— GOAL A —
In the blog excerpt below, how old was Emily Perry when she died?

— TEXT TO READ —
Honesty is so difficult, and so neglected, and so easily evaded. Trouble is, we are, by and large, so dishonest about honesty, and so hypocritical in the way that we demand it of others, especially children, not least our own, but manage it cunningly to our advantage as adults.

Let's be honest, nobody wants to live in a world where everybody is honest. Our local headteacher who likes to include in her school prayers petitions for strength to be honest at all times, would be the most horrified if one of her pupils told her, honestly, that she was grossly overweight.

Some things are better left unsaid.

Saturday, March 01, 2008

I'm back, honey!

I've been out of touch for a few days; what in the Church of England we call an interregnum.

We used to have AOL Broadband, but now we have Sky. A kind of conversion; just can't get away from God-talk. But between my two ISPs there was a silence, a not-being-connected, a not-belonging. And worse, for me, there was having to acquire and install a new computer to go with my new connection, because the other one was too old and didn't have the right socket for me to plug the router into. And one thing led to another - an easy transfer cable that I bought and whose CD I then inadvertently discarded (PC World kindly replaced the CD, even though they hadn't lost it) - an easy transfer cable (the same one) that turned out to be a 'won't transfer anything at all' cable, again because the old computer didn't have enough disk space to operate it (the saintly staff at PC World replaced this with a Flash Drive which I'm assured will do the job but much more slowly) - constant to-ing and fro-ing - attempts, soon abandoned, to run two computers with only one monitor - . . . . and now at last a kind of normality, and a lesson learned

. . . . . to be humble is to be sane.

Sunday, February 24, 2008

Madge

One of the best nights I have spent in the theatre was for An Evening's Intercourse with Dame Edna Everage. Emily Perry, who played Edna's bridesmaid, Madge Allsopp, died last week aged 100. One of the tributes paid to her was that her job was to do nothing, and she did it beautifully.

During the more than twenty years she worked with Barry Humphries she travelled the world, though she admitted, at the age of 99, she couldn't remember a thing.

Doing less, and eventually doing nothing, but beautifully, seems like a good plan for retirement. Between now and when I'm 100 I'd like not so much to see more, do more, and travel further, as to digest, value, appreciate what I have; reflect on what I have seen, read and done.

— EXERCISE DATA —

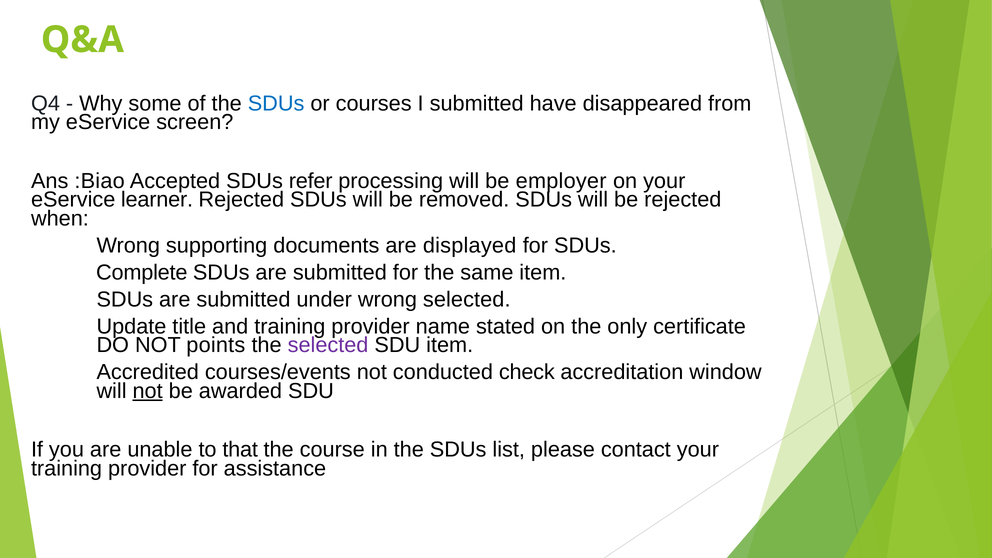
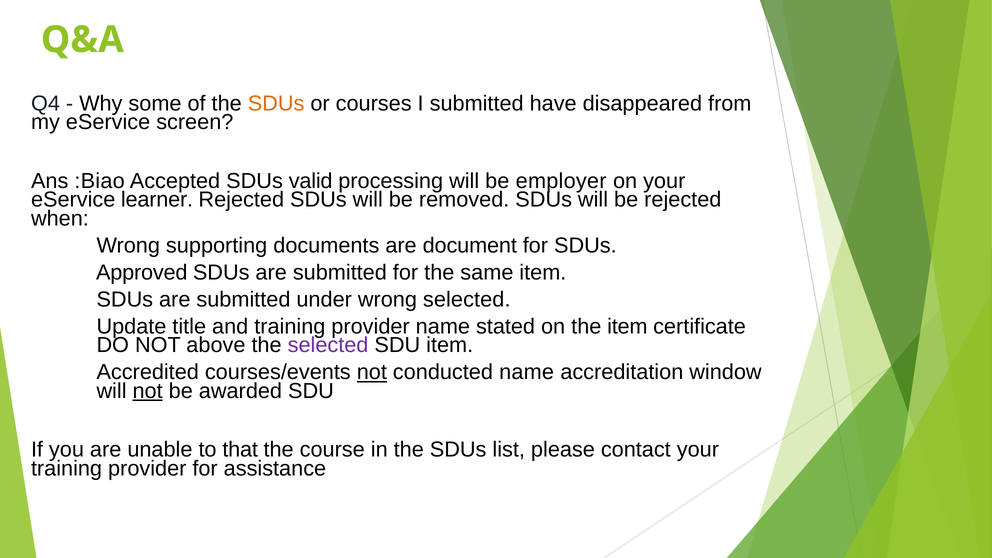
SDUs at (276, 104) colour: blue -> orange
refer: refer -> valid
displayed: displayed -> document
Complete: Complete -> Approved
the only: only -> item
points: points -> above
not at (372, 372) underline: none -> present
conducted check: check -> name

...

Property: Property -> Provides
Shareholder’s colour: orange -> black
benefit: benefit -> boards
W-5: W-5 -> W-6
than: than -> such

— GOAL B —
Render the rows between the line holding "SDUs at (276, 104) colour: blue -> orange" and the line holding "conducted check: check -> name", inclusive, as a JSON list of strings with one string per line and blank lines left out.

— WRITTEN ANSWER A —
100

— WRITTEN ANSWER B —
[
  "SDUs at (276, 104) colour: blue -> orange",
  "refer: refer -> valid",
  "displayed: displayed -> document",
  "Complete: Complete -> Approved",
  "the only: only -> item",
  "points: points -> above",
  "not at (372, 372) underline: none -> present",
  "conducted check: check -> name"
]